The CCJA believes that the current dangerous offender legislation is adequate to protect the interests of the public and that the proposed changes would create too broad an application for the dangerous offender designation. Also, the creation of presumptive conditions would put undue burden of defence on defendants. If the committee considers the current minimum ten year sentence requirement for a DO application to be too restrictive, an alternative might be to reduce the sentence requirement for a dangerous offender hearing to seven years. However, the proposed sentence requirement of just two years will fail to direct the application of this legislation to the most serious offenders and opens the door to abuse of these provisions through overuse.
Alternatively, we would recommend that the committee consider strategies to improve the efficacy of rehabilitative programming for violent and sexual offenders in combination with the use of post-release reintegrative strategies, such as Circles of Support and Accountability (see Hannem & Petrunik, 2004) as a means of improving public safety without resorting to more punitive sentencing strategies.
For the reasons detailed above, the CCJA recommends that the committee reject Bill C-27 as it is currently presented.

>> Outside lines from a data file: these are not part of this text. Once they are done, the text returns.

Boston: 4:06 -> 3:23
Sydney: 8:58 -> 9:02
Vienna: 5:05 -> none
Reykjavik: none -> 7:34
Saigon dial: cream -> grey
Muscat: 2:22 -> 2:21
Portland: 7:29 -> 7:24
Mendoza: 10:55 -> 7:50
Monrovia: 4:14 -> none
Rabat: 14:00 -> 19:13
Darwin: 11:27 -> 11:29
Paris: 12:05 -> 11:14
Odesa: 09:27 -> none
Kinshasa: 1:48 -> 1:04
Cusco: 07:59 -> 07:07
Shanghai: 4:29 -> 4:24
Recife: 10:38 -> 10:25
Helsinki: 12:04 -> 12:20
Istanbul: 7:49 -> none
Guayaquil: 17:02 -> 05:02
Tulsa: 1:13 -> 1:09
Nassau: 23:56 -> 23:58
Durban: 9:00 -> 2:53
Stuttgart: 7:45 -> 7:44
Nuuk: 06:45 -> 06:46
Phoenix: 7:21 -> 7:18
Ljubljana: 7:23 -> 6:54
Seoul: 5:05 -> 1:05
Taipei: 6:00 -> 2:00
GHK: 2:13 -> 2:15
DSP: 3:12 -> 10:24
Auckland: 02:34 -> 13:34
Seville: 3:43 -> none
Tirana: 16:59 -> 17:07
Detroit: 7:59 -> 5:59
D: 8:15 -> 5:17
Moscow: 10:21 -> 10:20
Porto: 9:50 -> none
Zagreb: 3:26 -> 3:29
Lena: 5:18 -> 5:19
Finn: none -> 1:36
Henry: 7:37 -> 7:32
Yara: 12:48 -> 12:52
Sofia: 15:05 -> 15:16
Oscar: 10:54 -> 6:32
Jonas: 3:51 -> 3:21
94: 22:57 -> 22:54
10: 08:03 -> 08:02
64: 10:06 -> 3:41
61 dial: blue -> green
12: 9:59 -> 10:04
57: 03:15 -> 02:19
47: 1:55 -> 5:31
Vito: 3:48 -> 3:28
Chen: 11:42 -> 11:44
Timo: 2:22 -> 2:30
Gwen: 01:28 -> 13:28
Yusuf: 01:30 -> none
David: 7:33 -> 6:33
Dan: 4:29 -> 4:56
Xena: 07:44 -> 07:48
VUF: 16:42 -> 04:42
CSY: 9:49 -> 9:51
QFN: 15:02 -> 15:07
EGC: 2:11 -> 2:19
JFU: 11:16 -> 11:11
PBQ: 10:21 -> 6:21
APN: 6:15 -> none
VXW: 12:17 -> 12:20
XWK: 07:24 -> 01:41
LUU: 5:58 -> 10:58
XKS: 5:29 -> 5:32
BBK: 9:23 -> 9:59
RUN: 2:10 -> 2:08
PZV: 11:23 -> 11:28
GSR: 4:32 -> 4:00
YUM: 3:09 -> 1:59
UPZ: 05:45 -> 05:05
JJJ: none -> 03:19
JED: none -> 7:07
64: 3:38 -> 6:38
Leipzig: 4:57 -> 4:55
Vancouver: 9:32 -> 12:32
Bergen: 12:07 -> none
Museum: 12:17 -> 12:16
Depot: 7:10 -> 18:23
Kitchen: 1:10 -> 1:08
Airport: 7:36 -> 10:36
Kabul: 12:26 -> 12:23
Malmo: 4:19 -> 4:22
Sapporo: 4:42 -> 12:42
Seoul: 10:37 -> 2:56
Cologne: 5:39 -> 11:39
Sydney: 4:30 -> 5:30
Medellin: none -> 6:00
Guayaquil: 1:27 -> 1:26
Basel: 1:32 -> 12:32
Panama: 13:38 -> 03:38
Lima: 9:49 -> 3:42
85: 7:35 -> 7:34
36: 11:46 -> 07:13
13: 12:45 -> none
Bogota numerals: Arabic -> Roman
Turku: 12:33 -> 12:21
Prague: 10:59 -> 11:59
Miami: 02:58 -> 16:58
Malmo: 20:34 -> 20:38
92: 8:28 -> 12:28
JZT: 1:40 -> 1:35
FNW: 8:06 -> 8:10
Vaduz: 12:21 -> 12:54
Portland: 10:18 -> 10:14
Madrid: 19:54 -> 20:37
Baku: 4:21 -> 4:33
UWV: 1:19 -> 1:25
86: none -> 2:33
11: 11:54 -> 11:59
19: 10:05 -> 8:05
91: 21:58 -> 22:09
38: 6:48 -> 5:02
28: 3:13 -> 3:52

We would support amendments to section 810 that would provide more latitude in the use of the peace bond, but feel that the proposed amendments to the Dangerous Offender provisions are far too broad in scope and would lend themselves to the overuse of the indeterminate sentence as a punitive strategy.
Should the committee wish for more information on the use of dangerous offender legislation and indeterminate sentencing, or feel the need for further study of this issue and its alternatives, we would be happy to assist. The Canadian Criminal Justice Association is available as well to undertake a public education campaign, perhaps in partnership with government criminal justice organisations, should the committee believe it would be useful to address both unwarranted public fear and existing cautionary measures with regard to violent and sexual offenders and current dangerous and long-term offender provisions.
Hannem, S. & Petrunik, M. (2004) Canada’s Circles of Support and Accountability: A Community Justice Initiative for High-Risk Sex Offenders. Corrections Today, 66(7): 98-101.
Jakimiec, J., Porporino, F., Addario, S., & Webster, C. D. (1986). Dangerous offenders in Canada, 1977-85. International Journal of Law and Psychiatry, 9, 479-489.
McRuer, J.D. (chairman) (1958) Report of the Royal Commission on the Criminal Law Relating to Criminal Sexual Psychopaths (the McRuer Report). Ottawa: Queen’s Printer.
Petrunik, M.G. (1994). Models of dangerousness: A cross jurisdictional review of dangerousness legislation and practice. Ottawa: University of Ottawa, Criminology Department.
Pratt, J. Governing the dangerous: An historical overview of dangerous offender legislation. Social and Legal Studies, 5, 21-36.
Webster, C., & Dickens, B. (1983). Deciding dangerousness: Policy alternatives for dangerous offenders. Toronto: University of Toronto, Centre of Criminology.